### Exercise requirements
Search the records below for the string "back" and copy each line where it turns up.

### Given records
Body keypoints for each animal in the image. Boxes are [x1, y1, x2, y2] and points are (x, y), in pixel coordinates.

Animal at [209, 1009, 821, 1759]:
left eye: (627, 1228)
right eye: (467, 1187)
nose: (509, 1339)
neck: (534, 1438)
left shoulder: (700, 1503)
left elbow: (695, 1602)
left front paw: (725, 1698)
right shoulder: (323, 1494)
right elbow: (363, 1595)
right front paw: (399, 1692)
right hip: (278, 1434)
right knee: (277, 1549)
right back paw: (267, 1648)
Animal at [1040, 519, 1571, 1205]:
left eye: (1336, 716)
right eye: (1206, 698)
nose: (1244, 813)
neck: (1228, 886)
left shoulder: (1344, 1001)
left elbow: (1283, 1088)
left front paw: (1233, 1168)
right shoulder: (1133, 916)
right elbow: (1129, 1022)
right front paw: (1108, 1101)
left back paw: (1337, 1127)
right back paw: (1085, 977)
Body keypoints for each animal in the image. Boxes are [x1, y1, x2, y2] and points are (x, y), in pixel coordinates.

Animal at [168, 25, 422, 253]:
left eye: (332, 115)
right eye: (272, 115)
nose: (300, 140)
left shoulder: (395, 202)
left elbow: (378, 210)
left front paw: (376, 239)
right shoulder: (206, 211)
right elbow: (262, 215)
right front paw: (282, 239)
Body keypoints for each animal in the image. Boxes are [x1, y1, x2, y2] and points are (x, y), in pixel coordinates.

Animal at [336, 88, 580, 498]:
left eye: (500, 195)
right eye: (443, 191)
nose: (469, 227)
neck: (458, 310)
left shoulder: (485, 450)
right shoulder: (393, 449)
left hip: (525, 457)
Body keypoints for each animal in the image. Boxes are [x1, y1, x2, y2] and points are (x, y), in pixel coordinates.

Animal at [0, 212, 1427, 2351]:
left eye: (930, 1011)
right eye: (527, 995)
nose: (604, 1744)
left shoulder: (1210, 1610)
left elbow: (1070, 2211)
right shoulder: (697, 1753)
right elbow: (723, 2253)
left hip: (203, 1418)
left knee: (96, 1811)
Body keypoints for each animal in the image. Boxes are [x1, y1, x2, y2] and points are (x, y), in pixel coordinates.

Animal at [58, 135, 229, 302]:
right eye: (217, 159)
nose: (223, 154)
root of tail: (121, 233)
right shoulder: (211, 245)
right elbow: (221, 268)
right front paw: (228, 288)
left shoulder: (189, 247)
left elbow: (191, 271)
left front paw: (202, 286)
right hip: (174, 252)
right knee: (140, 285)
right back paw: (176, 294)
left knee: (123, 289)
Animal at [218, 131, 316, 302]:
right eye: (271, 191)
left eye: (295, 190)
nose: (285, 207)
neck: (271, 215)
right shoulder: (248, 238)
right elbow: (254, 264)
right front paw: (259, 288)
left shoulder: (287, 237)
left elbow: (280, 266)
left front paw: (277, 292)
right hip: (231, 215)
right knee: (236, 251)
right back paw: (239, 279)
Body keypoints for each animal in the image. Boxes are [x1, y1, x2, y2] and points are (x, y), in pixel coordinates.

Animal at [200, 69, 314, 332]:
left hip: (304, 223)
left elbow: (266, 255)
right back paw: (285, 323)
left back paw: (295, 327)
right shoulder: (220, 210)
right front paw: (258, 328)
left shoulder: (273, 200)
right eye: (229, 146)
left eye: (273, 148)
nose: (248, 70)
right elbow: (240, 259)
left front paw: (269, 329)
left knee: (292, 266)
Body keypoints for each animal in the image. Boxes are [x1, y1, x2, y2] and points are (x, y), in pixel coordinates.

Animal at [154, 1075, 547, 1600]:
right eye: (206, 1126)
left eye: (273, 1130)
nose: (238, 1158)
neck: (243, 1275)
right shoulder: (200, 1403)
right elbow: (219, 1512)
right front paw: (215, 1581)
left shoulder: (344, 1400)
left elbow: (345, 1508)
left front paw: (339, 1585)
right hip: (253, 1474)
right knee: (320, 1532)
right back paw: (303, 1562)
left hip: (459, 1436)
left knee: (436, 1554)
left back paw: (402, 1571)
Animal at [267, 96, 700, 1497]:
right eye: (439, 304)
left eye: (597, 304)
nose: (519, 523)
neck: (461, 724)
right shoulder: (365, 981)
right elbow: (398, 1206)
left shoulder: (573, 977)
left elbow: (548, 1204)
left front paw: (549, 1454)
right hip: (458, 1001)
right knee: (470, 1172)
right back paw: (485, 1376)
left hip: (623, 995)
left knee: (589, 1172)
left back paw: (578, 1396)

### Solution for this problem
right back paw: (267, 1648)
left back paw: (1337, 1127)
right back paw: (1085, 977)
right back paw: (176, 294)
right back paw: (239, 279)
right back paw: (285, 323)
left back paw: (295, 327)
right back paw: (303, 1562)
left back paw: (402, 1571)
right back paw: (485, 1376)
left back paw: (578, 1396)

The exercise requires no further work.